The purpose of the seminar, held in August, was to develop a direction
and framework for Defence safety with a focus on preserving ADO
capability and managing the risks to peoples wellbeing.
GEN Cosgrove spoke of the importance of developing a Defence safety
team. He recognised there were many motivated players in the safety
arena but their efforts were often service and group oriented and
did not represent a coordinated Defence approach.
As a result, he said safety management was often fragmented with
many players not being aware of other safety initiatives. The safety
team he envisaged would draw together all players. He stressed that
the team needed to focus closely on two areas leadership
behaviour and developing a Defence-wide safety system.
Other key speakers at the seminar, including the Acting Secretary
Mick Roche and Vice-Chief of the Defence Force Vice-Admiral Russ
Shalders, re-emphasised the need for leaders at all levels to be
committed to safety.
Mr Roche highlighted the personal, fiscal and capability costs of
not having an effective safety management system.
On any given day, at least 2050 (or 4.1 per cent) full-time,
uniformed personnel are unfit to deploy because of injury. Injured
personnel are up to 10 times more likely to separate prematurely
from the ADF, and up to seven times as likely to sustain further
injury, Mr Roche said.
VADM Shalders stressed that leaders needed to be aware that safety
was a function of their command and leadership and a balance must
be maintained between capability and safety. We must focus
on the way we conduct operations and deliver and support capability
if we are to improve safety, he said.
Air Force representatives included Air Commodore Noel Schmidt, Director
General Technical Airworthiness, Air Commodore Graham Bentley, Director
General Policy and Planning Air Force and Wing Commander,
Peter Wood Deputy Director Flying Safety.
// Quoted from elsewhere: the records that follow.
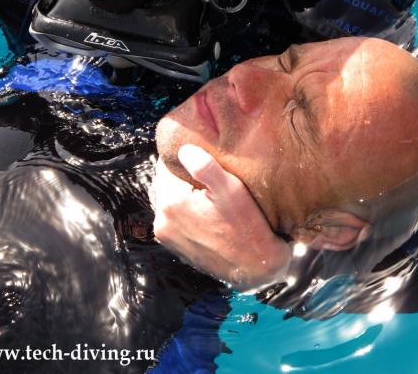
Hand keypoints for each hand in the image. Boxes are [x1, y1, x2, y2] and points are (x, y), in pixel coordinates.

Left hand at [152, 144, 291, 290]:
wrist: (255, 268)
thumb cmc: (247, 227)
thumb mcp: (231, 190)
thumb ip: (205, 166)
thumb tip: (183, 149)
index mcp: (171, 203)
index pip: (166, 165)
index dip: (183, 156)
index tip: (201, 154)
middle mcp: (161, 221)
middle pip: (165, 182)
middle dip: (181, 174)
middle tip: (207, 172)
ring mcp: (165, 235)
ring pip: (167, 198)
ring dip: (181, 191)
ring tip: (207, 190)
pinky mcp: (173, 245)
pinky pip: (172, 215)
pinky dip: (183, 208)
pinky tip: (204, 207)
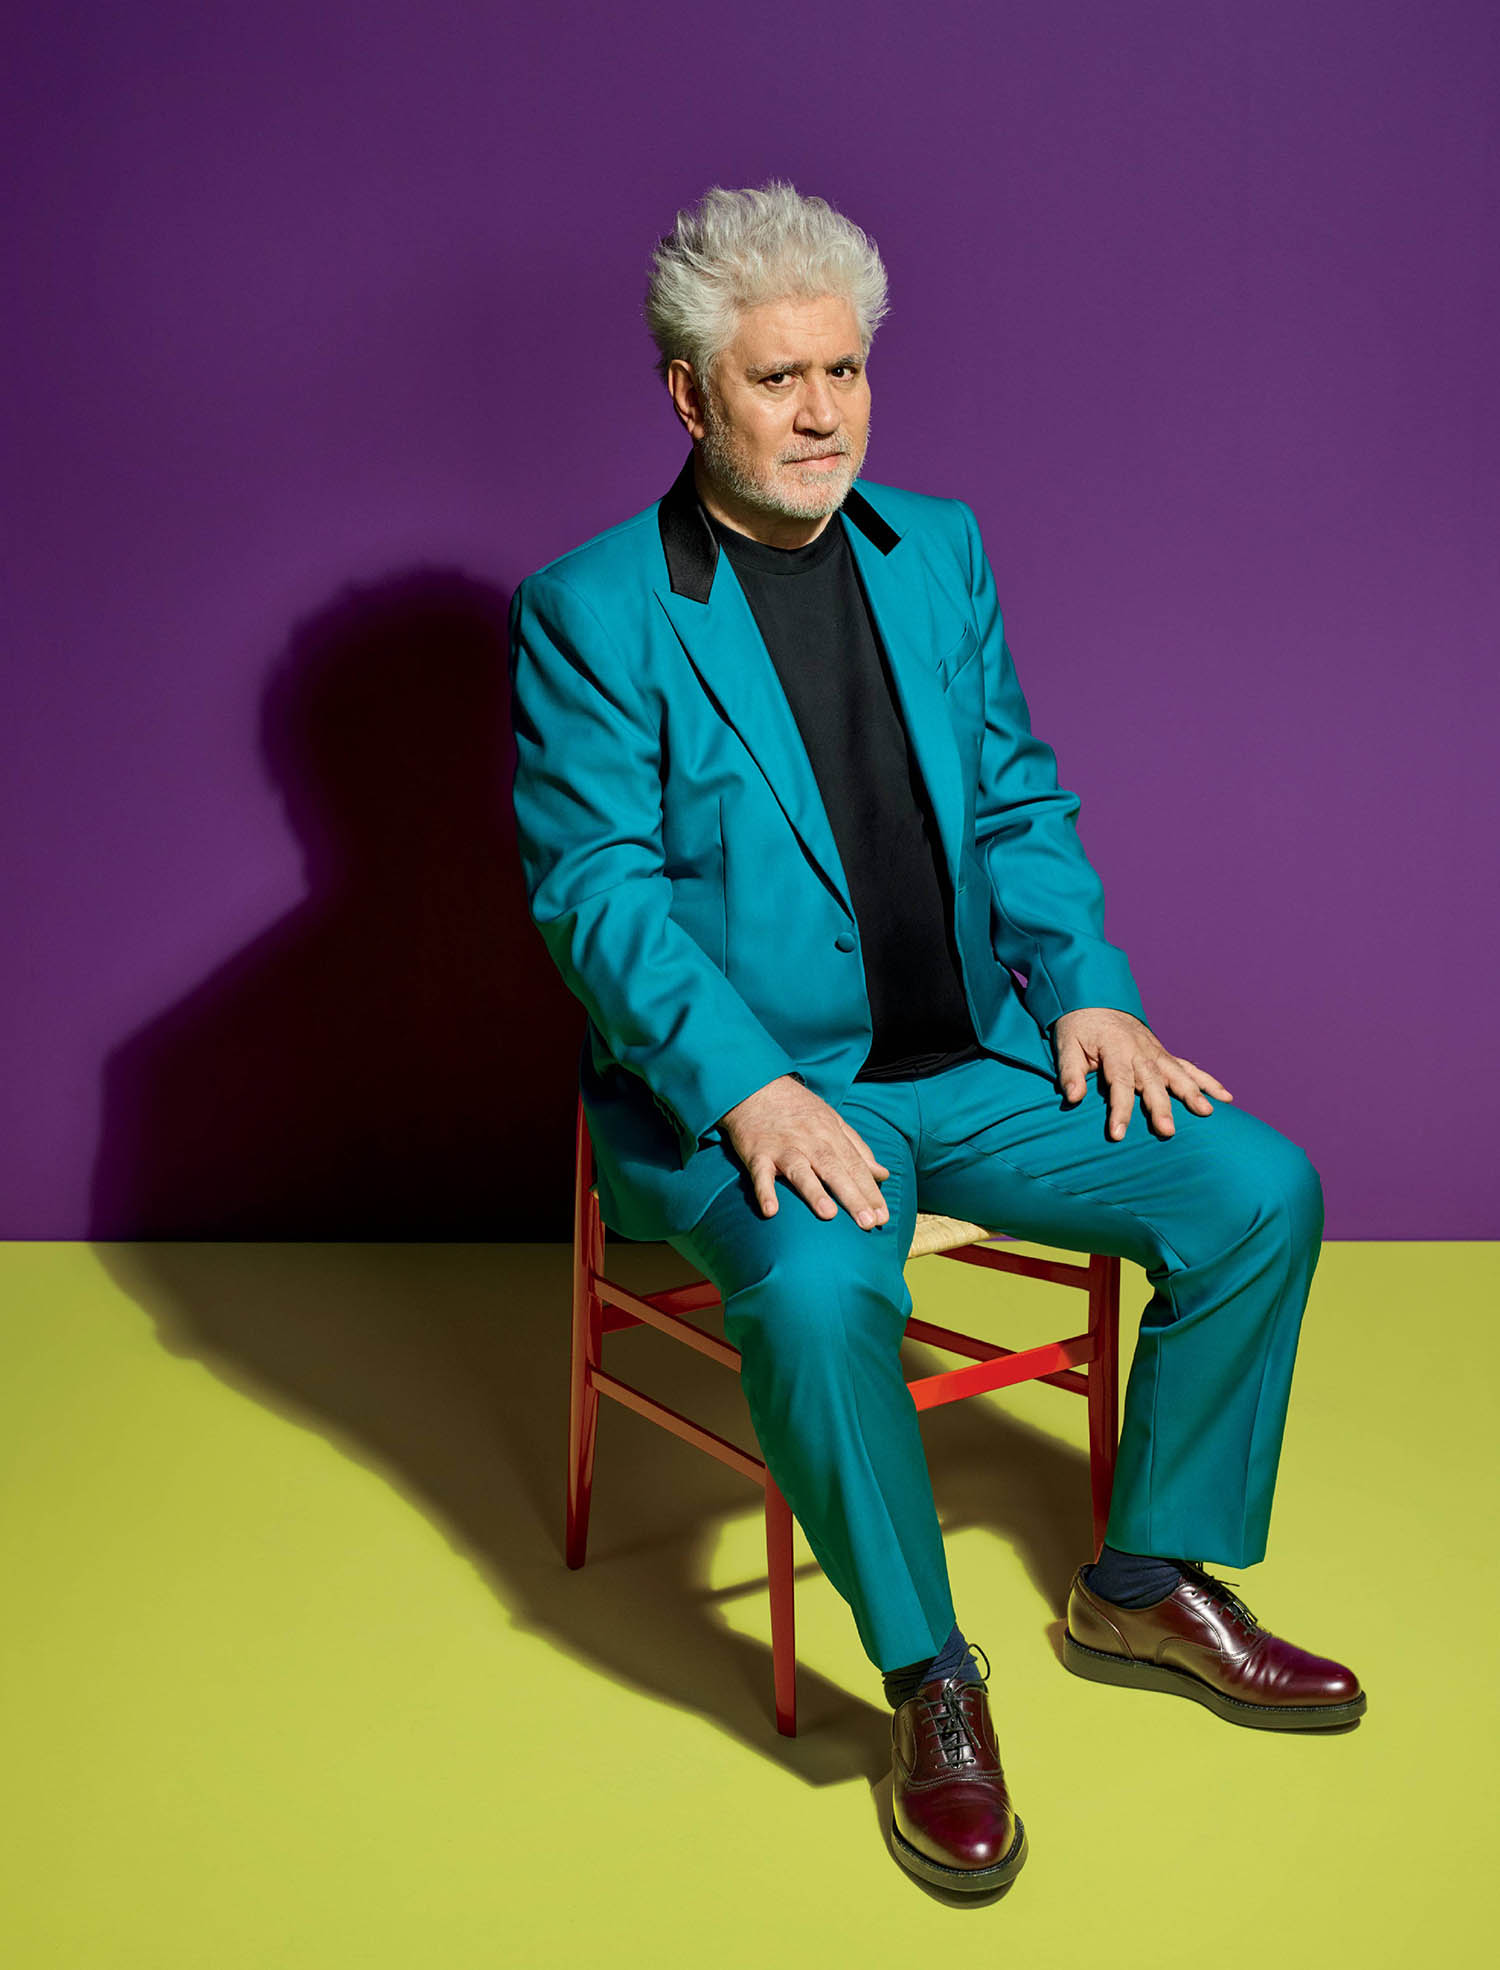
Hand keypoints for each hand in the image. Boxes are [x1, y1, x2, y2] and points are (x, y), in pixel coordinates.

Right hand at [717, 1075, 891, 1227]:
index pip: (855, 1165)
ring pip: (800, 1170)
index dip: (870, 1191)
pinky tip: (770, 1210)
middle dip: (852, 1196)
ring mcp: (782, 1147)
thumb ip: (858, 1148)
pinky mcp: (756, 1153)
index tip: (883, 1217)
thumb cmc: (798, 1108)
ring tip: (828, 1215)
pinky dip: (764, 1191)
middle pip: (834, 1169)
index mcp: (831, 1133)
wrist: (755, 1086)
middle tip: (868, 1222)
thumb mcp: (833, 1120)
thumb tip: (883, 1174)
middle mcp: (809, 1140)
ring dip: (814, 1192)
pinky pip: (760, 1174)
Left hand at [1052, 1008, 1233, 1140]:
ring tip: (1207, 1112)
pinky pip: (1187, 1067)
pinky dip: (1207, 1081)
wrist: (1095, 998)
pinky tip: (1225, 1097)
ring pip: (1176, 1074)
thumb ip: (1070, 1072)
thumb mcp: (1065, 1045)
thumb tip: (1073, 1098)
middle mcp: (1140, 1051)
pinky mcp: (1163, 1054)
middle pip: (1152, 1082)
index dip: (1120, 1109)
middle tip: (1167, 1131)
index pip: (1119, 1083)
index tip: (1118, 1134)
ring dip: (1192, 1093)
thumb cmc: (1078, 1026)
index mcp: (1115, 1049)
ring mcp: (1155, 1052)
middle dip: (1161, 1107)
AIRCDRE Schmidt said the ADF had been tested against civil safety
regulations and been found wanting.
The future Defence safety framework must show an understanding
of and cross-link to federal and state safety regulations. Importantly,
the framework must address how these regulations are applied within
an organisation, he said.
The framework must also be supported by competent authorities
that sign off on safety solutions in a similar way to signatories
formally specified for technical solutions in the aviation environment.